== MATERIAL SUPPLIED

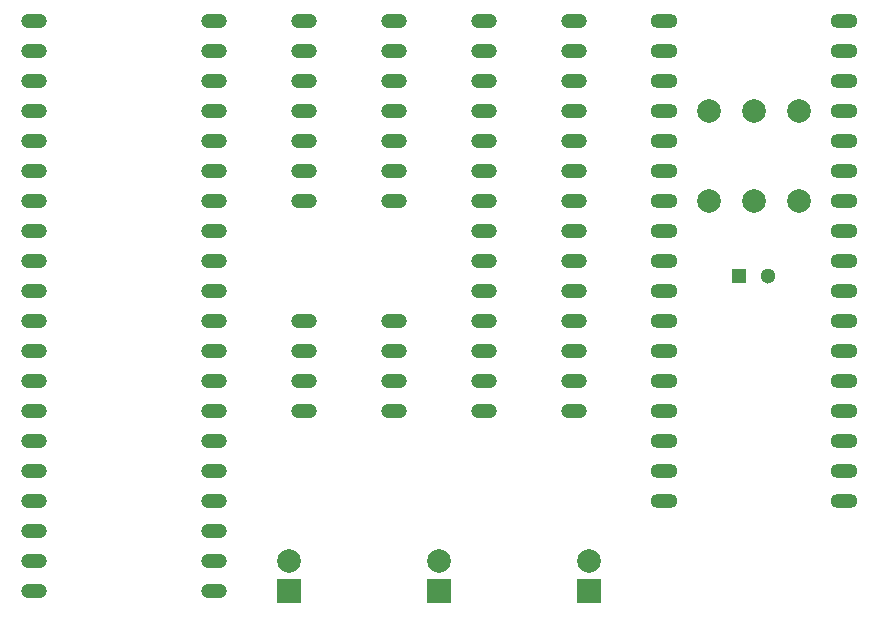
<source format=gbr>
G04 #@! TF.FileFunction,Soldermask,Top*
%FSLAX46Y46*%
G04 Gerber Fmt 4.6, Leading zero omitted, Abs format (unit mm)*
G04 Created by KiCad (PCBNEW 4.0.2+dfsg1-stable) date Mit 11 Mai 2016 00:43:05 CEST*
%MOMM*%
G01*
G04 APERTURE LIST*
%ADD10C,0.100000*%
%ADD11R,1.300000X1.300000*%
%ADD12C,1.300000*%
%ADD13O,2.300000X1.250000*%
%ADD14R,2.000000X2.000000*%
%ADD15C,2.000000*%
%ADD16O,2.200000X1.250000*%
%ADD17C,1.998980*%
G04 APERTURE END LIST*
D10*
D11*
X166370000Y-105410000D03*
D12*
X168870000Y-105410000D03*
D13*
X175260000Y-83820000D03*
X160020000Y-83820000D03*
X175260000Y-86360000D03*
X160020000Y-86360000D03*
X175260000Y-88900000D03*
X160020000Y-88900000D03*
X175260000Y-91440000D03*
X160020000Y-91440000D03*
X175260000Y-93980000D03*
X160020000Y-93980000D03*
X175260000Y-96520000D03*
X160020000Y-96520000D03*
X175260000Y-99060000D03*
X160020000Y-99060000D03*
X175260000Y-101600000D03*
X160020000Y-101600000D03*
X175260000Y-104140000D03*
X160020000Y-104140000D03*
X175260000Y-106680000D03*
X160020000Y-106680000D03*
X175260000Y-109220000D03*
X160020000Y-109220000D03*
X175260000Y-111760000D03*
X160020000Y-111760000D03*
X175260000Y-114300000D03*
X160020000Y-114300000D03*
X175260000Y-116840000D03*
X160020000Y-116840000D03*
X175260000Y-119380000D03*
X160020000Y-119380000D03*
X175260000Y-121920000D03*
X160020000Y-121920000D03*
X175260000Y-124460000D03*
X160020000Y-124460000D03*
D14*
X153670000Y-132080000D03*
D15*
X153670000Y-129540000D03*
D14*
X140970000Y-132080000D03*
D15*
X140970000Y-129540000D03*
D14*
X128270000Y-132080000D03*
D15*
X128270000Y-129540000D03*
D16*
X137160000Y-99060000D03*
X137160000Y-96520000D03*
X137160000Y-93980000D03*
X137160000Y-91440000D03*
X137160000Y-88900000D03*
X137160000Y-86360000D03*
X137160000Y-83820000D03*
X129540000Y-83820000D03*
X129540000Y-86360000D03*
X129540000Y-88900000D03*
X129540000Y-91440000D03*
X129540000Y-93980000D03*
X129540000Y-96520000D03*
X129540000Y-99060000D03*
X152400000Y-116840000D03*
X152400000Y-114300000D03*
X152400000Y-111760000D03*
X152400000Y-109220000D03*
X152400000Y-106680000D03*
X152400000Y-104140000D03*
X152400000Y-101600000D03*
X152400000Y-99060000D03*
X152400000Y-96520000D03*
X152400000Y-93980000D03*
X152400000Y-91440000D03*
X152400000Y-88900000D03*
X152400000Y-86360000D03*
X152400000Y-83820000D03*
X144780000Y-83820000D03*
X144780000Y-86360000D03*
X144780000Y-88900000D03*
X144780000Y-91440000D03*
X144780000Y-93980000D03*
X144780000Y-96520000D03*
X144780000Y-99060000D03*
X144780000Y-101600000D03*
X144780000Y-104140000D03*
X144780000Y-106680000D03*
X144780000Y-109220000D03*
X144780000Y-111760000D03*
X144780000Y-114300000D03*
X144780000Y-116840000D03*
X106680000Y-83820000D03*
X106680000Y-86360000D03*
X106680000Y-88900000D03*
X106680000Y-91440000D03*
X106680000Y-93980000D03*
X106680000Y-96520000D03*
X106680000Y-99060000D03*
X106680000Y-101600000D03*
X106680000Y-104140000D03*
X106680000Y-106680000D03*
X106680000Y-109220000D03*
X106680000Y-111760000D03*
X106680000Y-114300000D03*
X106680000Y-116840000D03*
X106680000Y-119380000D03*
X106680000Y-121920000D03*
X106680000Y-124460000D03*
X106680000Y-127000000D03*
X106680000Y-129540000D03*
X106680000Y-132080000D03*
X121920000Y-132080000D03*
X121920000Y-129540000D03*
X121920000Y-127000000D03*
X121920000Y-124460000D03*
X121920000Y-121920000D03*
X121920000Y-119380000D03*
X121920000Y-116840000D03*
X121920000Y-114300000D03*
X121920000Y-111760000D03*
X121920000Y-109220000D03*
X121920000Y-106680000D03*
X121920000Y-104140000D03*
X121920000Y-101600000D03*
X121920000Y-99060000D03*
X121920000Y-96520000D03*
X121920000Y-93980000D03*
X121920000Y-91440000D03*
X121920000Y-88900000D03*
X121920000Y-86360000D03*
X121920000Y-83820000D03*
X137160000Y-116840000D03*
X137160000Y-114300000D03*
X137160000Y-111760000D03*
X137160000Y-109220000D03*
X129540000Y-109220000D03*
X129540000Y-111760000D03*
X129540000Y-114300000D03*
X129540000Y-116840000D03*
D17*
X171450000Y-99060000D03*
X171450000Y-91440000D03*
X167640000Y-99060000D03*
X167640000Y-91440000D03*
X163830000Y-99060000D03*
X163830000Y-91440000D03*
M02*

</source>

====

WHAT THE TASK ASKS:
Your answer should consist only of the lines above between the line holding "X160020000Y-86360000D03*" and the line holding "X137160000Y-88900000D03*", inclusive, each transcribed exactly.

FINISHED TASK:
X160020000Y-86360000D03*
X175260000Y-88900000D03*
X160020000Y-88900000D03*
X175260000Y-91440000D03*
X160020000Y-91440000D03*
X175260000Y-93980000D03*
X160020000Y-93980000D03*
X175260000Y-96520000D03*
X160020000Y-96520000D03*
X175260000Y-99060000D03*
X160020000Y-99060000D03*
X175260000Y-101600000D03*
X160020000Y-101600000D03*
X175260000Y-104140000D03*
X160020000Y-104140000D03*
X175260000Y-106680000D03*
X160020000Y-106680000D03*
X175260000Y-109220000D03*
X160020000Y-109220000D03*
X175260000Y-111760000D03*
X160020000Y-111760000D03*
X175260000Y-114300000D03*
X160020000Y-114300000D03*
X175260000Y-116840000D03*
X160020000Y-116840000D03*
X175260000Y-119380000D03*
X160020000Y-119380000D03*
X175260000Y-121920000D03*
X160020000Y-121920000D03*
X175260000Y-124460000D03*
X160020000Y-124460000D03*
D14*
X153670000Y-132080000D03*
D15*
X153670000Y-129540000D03*
D14*
X140970000Y-132080000D03*
D15*
X140970000Y-129540000D03*
D14*
X128270000Y-132080000D03*
D15*
X128270000Y-129540000D03*
D16*
X137160000Y-99060000D03*
X137160000Y-96520000D03*
X137160000Y-93980000D03*
X137160000Y-91440000D03*
X137160000Y-88900000D03*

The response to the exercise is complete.